Un berceau de conquérants

  • Blanche et dorée, Cáceres est la capitale de Haute Estrémadure. Sa partie médiévale un peu figée dans sa splendeur patrimoniale et ses remparts almohades regroge d’églises, de tours et des palais blasonnés des aventuriers du Nouveau Monde. Mais son immense plaza Mayor la relie à une cité moderne très animée.
  • Trujillo, perchée sur une colline entre Cáceres et Guadalupe, plus modeste mais de toute beauté, honore son conquistador illustre, le célèbre Pizarro, qui, parti avec ses frères et son cousin Orellana, vint à bout des Incas et épousa la sœur d’Atahualpa, leur empereur.
  • Almagro, en Castille-la-Mancha, a vu naître le bâtard Diego de Almagro, qui servira Pizarro avant de combattre son rival Pedro de Alvarado et de gouverner en partie un eldorado nommé Pérou. Dans ces rues blanches rythmées de portails seigneuriaux, Pedro Almodovar, autre enfant du pays, a tourné son célèbre film Volver.

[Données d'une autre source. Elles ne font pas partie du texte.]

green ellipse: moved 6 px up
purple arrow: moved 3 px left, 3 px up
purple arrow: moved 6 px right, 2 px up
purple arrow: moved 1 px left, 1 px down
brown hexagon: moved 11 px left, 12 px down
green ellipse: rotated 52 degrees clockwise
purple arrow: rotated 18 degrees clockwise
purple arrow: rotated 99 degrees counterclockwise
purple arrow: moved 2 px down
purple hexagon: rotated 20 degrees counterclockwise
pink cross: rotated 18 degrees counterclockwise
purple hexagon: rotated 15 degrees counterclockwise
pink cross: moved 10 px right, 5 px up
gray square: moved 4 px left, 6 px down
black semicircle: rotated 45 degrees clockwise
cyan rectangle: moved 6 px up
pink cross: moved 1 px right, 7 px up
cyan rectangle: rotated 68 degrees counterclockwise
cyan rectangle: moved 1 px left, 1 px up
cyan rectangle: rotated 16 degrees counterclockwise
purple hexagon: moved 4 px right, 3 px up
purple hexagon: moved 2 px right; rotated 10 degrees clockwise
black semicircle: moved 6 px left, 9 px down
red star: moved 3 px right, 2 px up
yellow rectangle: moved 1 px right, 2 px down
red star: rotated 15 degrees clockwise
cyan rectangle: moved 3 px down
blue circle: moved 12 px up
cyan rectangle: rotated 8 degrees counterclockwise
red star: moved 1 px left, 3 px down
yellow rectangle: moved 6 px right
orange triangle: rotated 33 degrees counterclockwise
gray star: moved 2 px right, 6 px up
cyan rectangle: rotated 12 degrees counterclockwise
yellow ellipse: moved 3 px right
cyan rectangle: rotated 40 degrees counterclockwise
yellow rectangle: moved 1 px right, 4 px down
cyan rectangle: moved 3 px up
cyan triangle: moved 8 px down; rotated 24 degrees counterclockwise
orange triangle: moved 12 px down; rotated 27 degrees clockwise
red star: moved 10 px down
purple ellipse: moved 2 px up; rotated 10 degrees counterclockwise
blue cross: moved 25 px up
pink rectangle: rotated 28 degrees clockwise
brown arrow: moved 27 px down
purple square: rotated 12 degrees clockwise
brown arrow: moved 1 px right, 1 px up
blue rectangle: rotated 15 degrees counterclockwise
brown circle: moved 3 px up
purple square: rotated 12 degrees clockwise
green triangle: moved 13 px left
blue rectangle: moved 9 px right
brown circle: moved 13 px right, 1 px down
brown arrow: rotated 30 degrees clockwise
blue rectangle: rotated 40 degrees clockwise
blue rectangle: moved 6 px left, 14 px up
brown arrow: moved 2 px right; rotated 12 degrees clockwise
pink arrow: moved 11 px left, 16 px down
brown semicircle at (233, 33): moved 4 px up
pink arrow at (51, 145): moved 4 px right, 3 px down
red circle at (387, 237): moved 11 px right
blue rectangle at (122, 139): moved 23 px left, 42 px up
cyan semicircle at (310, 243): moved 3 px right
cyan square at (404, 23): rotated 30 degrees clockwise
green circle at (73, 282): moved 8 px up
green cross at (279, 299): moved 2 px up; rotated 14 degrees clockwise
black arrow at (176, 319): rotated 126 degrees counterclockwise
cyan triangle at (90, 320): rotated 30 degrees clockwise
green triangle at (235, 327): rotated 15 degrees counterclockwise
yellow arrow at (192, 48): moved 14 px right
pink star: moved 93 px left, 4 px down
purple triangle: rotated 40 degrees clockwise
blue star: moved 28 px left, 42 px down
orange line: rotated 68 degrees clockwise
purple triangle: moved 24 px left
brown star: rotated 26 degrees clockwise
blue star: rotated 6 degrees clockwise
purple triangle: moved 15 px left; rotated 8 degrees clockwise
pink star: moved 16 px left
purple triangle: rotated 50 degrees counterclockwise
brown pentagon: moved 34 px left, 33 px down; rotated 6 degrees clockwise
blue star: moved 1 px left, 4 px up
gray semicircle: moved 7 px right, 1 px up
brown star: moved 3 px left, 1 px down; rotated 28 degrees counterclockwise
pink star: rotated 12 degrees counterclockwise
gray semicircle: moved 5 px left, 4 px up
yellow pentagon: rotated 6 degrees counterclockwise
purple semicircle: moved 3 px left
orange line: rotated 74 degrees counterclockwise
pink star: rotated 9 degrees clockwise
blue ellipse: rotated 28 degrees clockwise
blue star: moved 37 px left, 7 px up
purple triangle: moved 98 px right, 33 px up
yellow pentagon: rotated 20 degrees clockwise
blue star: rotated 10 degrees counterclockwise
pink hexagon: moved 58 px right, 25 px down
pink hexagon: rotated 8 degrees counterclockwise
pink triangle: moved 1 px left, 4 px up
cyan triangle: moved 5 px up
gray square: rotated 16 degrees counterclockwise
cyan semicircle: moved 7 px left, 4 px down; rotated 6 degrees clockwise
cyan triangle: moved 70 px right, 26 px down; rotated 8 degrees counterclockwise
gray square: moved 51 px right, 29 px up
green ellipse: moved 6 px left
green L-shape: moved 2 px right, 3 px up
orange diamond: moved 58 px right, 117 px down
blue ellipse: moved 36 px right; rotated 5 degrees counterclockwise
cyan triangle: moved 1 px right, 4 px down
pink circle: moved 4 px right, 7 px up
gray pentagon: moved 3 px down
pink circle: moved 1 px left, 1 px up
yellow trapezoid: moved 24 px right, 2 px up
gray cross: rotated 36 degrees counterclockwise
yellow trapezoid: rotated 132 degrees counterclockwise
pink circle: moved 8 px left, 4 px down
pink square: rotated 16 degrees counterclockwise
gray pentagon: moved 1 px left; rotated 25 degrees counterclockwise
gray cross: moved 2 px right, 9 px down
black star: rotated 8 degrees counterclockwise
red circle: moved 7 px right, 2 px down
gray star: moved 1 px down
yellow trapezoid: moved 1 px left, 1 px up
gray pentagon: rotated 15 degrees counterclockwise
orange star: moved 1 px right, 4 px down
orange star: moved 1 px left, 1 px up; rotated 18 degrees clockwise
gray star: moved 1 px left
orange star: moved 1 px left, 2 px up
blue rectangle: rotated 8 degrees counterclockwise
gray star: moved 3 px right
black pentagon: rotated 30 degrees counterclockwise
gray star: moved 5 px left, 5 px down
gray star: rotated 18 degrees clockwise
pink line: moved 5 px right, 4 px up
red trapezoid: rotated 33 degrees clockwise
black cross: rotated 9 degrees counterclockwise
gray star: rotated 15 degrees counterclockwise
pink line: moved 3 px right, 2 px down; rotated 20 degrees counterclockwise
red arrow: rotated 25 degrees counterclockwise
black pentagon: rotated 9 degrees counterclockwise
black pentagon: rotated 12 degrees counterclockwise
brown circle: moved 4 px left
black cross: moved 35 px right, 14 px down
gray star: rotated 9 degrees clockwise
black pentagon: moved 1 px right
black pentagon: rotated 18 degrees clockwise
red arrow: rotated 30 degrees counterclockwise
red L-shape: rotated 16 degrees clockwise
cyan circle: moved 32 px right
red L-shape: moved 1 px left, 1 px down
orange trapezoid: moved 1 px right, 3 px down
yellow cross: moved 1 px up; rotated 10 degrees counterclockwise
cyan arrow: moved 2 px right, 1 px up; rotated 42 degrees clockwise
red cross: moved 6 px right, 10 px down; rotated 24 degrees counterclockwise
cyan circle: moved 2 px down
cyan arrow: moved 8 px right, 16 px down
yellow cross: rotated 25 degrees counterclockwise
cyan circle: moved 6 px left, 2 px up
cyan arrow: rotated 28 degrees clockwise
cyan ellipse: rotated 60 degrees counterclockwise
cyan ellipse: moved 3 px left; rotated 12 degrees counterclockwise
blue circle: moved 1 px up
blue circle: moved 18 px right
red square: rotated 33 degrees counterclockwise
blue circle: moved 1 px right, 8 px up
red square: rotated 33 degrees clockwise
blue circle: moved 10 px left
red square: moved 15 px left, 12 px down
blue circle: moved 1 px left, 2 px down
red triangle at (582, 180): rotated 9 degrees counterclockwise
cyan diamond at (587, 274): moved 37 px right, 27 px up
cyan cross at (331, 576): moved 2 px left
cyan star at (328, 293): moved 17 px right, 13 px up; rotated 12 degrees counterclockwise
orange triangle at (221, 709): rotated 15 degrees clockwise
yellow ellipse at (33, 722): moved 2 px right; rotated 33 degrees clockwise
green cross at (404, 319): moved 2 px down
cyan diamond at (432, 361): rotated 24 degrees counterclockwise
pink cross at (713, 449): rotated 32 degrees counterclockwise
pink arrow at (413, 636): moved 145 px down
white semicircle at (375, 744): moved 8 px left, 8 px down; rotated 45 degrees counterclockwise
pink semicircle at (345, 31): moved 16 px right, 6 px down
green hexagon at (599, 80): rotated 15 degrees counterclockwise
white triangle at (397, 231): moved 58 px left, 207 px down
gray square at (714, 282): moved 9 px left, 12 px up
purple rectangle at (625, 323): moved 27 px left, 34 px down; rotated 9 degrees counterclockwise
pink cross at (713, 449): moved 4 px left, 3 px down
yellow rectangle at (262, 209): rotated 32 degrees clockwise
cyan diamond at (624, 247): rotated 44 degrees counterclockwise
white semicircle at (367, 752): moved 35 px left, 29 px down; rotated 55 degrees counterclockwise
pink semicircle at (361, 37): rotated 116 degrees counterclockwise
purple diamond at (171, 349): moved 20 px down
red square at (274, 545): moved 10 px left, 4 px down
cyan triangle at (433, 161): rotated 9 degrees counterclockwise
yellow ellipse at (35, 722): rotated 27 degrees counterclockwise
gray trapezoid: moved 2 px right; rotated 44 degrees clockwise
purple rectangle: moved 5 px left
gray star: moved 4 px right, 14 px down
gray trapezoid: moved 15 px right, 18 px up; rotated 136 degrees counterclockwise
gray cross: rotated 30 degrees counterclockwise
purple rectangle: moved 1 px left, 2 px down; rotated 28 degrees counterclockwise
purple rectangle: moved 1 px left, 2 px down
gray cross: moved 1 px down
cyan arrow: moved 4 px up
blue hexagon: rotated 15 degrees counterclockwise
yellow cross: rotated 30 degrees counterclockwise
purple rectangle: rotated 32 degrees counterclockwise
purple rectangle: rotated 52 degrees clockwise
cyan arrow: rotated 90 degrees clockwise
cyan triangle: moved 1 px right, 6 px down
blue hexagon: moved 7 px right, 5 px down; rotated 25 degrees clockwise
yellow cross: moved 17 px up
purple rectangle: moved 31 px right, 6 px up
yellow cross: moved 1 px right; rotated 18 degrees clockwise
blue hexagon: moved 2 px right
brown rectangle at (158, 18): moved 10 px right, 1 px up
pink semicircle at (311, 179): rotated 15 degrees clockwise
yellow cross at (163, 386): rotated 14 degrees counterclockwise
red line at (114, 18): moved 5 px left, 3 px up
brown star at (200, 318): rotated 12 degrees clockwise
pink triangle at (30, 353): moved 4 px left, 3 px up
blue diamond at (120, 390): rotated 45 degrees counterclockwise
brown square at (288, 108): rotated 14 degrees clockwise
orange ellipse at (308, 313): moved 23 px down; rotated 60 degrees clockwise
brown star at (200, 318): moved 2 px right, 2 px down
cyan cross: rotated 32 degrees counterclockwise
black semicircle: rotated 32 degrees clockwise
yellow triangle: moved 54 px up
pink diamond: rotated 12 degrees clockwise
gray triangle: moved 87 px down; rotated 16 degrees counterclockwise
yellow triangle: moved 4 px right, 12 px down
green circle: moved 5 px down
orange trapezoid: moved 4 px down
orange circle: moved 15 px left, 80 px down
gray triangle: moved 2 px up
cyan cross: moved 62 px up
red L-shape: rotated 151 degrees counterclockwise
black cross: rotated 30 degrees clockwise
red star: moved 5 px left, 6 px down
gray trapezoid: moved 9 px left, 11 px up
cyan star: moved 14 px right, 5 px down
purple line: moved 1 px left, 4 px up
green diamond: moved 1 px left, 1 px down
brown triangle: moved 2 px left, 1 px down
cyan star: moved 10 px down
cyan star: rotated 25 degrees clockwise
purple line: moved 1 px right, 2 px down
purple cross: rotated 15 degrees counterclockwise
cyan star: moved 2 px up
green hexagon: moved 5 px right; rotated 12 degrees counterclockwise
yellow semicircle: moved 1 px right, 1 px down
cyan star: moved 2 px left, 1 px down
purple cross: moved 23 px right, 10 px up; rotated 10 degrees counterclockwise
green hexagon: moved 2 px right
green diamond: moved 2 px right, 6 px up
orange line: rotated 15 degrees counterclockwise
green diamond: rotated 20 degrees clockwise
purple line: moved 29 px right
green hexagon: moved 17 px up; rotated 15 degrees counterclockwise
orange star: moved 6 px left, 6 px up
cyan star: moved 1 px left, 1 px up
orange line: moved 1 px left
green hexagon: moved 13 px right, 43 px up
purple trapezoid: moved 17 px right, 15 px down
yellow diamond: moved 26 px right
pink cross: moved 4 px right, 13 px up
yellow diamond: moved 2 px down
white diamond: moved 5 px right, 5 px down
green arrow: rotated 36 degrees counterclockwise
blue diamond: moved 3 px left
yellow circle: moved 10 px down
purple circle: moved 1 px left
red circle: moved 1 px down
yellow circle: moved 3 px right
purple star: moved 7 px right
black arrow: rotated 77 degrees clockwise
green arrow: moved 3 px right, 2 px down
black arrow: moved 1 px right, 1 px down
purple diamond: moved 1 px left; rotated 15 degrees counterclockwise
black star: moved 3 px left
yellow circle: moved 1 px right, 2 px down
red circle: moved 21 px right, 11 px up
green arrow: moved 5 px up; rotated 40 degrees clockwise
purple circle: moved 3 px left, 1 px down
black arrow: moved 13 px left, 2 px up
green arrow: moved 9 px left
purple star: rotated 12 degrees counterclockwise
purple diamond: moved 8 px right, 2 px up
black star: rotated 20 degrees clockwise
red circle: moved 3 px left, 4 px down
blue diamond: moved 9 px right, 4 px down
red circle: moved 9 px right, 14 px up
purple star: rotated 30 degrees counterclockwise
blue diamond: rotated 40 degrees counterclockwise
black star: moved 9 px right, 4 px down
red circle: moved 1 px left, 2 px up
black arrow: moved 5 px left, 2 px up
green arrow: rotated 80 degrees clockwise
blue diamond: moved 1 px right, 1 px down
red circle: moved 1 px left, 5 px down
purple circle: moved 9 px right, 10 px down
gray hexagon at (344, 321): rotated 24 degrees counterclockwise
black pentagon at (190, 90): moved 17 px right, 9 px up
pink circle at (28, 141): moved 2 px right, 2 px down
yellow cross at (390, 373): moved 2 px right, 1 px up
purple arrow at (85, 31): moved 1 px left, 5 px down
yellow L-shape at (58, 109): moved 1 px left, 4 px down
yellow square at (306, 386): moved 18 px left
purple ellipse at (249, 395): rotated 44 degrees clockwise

Ombre et lumière de la royauté

  • Le somptueux palais d’Aranjuez était la résidence d’hiver préférée des Bourbon. Il étire à l’infini sa façade à colonnades. Sa roseraie, ses étangs et son parc offrent un décor enchanteur où s’ébattaient majos et majas, la jeunesse dorée peinte par Goya.
  • Le monastère et palais de l’Escorial de San Lorenzo est moins riant, bien que perché dans une jolie station de montagne au nord de Madrid. Il reflète l’orgueil et l’obsession religieuse de Philippe II de Habsbourg qui le fit bâtir vers 1600.
  • La ville d’Alcalá de Henares, à 40 kilomètres de Madrid, est classée à l’Unesco. On y visite la maison de famille de Cervantès, ancien combattant manchot qui donne son nom à un prix littéraire remis chaque année par le roi.

« Tapas y jamón »

  • La « marcha » rituel des plus agréables à la tombée de la nuit, c’est faire de bar en bar la tournée des tapas, mot qui signifie bouchon : un roi médiéval aurait imposé de poser quelque chose à manger sur la chopine pour éviter l’ivresse.
  • Le fin du fin des tapas ou mini-portion, outre le fromage ou amuse-gueule en tout genre : les embutidos –charcuteries- et, surtout, l’incomparable jamón bellota, littéralement jambon gland, ce dernier constituant la seule nourriture des cochons noirs d’Estrémadure qui courent en liberté.